# If f(x)=1/(x+1) how do you evaluate (f(x+h)-f(x))/h?

Aug 2, 2016

$\frac{f \left(x + h\right) - f \left(x\right)}{h} = \frac{- 1}{\left(x + h + 1\right) \left(x + 1\right)}$

#### Explanation:

As $f \left(x\right) = \frac{1}{x + 1}$, f(x+h)=1/(x+h+1)# and

$\frac{f \left(x + h\right) - f \left(x\right)}{h}$

= $\frac{\frac{1}{x + h + 1} - \frac{1}{x + 1}}{h}$

= $\frac{\frac{x + 1 - x - h - 1}{\left(x + h + 1\right) \left(x + 1\right)}}{h}$

= $\frac{\frac{- h}{\left(x + h + 1\right) \left(x + 1\right)}}{h}$

= $\frac{- h}{\left(x + h + 1\right) \left(x + 1\right)} \times \frac{1}{h}$

= $\frac{- 1}{\left(x + h + 1\right) \left(x + 1\right)}$

Aug 2, 2016

$- \frac{1}{\left(x + 1\right) \left(x + h + 1\right)}$

#### Explanation:

$f \left(x\right) = \frac{1}{x + 1} \Rightarrow f \left(x + h\right) = \frac{1}{x + h + 1}$

$\Rightarrow f \left(x + h\right) - f \left(x\right) = \frac{1}{x + h + 1} - \frac{1}{x + 1} = \frac{x + 1 - x - h - 1}{\left(x + 1\right) \left(x + h + 1\right)}$.
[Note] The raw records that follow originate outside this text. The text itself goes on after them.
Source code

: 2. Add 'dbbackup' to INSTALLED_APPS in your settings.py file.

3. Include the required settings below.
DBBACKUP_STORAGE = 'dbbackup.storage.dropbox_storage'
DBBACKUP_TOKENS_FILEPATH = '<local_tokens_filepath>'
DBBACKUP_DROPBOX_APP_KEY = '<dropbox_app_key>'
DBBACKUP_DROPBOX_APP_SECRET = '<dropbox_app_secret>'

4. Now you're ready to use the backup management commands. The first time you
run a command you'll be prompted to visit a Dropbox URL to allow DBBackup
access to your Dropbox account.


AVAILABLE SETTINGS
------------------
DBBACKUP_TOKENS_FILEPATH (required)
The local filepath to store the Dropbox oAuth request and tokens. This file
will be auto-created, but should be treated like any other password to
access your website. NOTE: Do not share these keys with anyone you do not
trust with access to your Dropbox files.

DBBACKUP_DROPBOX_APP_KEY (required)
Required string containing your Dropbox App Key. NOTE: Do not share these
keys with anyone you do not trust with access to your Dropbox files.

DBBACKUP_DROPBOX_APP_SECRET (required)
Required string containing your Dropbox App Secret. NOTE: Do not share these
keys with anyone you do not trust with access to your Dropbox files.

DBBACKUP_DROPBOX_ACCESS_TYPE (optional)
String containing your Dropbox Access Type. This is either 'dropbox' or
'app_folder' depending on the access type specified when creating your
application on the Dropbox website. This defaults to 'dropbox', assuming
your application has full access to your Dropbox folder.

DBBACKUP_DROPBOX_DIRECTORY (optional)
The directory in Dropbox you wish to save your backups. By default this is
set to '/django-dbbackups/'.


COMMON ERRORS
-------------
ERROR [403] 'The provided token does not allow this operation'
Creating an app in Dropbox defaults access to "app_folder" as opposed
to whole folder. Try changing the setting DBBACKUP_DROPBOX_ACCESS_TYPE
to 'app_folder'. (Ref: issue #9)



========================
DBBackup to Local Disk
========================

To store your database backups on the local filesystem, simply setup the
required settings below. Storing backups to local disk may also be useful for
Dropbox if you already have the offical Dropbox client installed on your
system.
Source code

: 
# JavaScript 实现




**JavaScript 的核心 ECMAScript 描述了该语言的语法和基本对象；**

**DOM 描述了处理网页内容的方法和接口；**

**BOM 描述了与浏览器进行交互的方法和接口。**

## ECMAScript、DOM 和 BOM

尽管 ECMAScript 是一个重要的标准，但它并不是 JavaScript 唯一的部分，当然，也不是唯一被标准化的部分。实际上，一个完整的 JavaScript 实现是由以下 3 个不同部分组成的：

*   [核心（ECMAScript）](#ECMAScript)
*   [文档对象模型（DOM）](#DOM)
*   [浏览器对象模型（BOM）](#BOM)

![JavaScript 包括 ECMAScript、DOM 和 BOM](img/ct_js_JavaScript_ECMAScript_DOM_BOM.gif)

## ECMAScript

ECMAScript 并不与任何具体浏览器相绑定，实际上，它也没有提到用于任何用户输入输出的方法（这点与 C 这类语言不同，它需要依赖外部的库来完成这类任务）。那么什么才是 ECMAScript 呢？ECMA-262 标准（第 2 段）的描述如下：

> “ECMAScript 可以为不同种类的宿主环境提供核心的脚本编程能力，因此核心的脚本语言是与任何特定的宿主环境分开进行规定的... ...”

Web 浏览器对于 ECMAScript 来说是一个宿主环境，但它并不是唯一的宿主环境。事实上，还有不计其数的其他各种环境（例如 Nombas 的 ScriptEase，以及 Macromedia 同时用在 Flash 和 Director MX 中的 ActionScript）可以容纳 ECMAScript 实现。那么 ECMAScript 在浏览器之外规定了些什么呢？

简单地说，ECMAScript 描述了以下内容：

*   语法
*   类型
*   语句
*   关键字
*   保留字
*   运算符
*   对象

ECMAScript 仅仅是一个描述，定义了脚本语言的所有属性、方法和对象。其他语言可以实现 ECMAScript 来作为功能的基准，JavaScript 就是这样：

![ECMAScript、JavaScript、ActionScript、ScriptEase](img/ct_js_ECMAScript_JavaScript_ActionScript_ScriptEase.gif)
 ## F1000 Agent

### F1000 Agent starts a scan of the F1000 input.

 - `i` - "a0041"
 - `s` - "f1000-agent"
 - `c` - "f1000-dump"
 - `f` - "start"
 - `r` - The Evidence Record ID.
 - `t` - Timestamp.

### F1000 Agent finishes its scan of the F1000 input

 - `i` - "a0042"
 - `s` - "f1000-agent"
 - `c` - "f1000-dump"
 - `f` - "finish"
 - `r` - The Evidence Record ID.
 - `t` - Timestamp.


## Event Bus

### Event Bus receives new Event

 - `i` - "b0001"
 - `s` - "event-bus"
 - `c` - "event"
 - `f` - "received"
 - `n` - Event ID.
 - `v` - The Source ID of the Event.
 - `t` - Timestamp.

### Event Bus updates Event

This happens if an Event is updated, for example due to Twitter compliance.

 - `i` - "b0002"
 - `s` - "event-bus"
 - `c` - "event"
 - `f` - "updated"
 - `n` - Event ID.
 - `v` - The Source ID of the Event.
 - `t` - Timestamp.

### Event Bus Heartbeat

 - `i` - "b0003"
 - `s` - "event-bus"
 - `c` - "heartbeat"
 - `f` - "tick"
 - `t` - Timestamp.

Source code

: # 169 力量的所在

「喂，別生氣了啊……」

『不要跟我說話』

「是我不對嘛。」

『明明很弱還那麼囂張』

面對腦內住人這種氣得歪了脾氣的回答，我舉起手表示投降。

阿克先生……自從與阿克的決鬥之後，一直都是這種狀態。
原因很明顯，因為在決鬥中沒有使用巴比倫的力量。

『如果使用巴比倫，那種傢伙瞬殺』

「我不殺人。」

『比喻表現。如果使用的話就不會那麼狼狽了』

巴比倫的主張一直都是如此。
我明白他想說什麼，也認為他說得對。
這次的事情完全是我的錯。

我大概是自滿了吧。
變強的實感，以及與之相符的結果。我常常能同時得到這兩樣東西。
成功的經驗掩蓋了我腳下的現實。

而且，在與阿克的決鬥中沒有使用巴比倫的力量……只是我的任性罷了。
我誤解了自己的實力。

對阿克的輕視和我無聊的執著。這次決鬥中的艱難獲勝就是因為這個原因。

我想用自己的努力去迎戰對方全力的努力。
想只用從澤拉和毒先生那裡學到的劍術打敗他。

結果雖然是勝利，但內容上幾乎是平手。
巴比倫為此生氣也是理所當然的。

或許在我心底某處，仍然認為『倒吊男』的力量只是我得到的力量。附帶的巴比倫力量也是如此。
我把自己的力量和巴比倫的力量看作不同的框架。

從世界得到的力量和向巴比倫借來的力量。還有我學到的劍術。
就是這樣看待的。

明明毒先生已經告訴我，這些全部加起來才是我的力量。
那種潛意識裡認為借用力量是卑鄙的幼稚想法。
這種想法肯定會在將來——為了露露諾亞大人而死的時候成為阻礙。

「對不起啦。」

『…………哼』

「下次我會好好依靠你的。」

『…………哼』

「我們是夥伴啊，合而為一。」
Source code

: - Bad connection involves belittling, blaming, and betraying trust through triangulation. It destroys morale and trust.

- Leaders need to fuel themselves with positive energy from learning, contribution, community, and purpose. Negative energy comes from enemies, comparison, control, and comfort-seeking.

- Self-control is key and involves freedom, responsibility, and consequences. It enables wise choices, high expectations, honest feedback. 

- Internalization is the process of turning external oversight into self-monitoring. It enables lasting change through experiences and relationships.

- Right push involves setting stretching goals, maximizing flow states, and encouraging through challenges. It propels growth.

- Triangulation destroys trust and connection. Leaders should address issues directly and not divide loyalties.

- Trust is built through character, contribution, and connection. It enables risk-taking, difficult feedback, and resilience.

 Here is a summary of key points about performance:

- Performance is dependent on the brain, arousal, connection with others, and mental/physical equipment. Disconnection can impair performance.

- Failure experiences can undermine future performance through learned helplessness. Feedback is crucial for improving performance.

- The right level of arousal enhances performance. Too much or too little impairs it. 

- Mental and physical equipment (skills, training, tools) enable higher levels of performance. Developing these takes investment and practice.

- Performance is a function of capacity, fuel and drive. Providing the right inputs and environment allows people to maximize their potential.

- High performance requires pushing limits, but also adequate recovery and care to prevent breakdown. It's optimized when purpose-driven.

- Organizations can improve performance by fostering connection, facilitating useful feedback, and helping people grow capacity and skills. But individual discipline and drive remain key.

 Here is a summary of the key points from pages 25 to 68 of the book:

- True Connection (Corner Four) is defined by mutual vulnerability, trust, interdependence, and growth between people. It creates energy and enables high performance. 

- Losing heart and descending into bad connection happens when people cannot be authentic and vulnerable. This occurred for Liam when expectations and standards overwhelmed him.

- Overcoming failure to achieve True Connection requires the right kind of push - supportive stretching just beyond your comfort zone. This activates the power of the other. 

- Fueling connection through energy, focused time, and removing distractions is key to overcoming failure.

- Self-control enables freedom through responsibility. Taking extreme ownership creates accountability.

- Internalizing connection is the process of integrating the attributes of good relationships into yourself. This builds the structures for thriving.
$= - \frac{h}{\left(x + 1\right) \left(x + h + 1\right)}$

$\Rightarrow \frac{f \left(x + h\right) - f \left(x\right)}{h} = - \frac{\cancel{h}}{\cancel{h} \left(x + 1\right) \left(x + h + 1\right)}$

$= - \frac{1}{\left(x + 1\right) \left(x + h + 1\right)}$.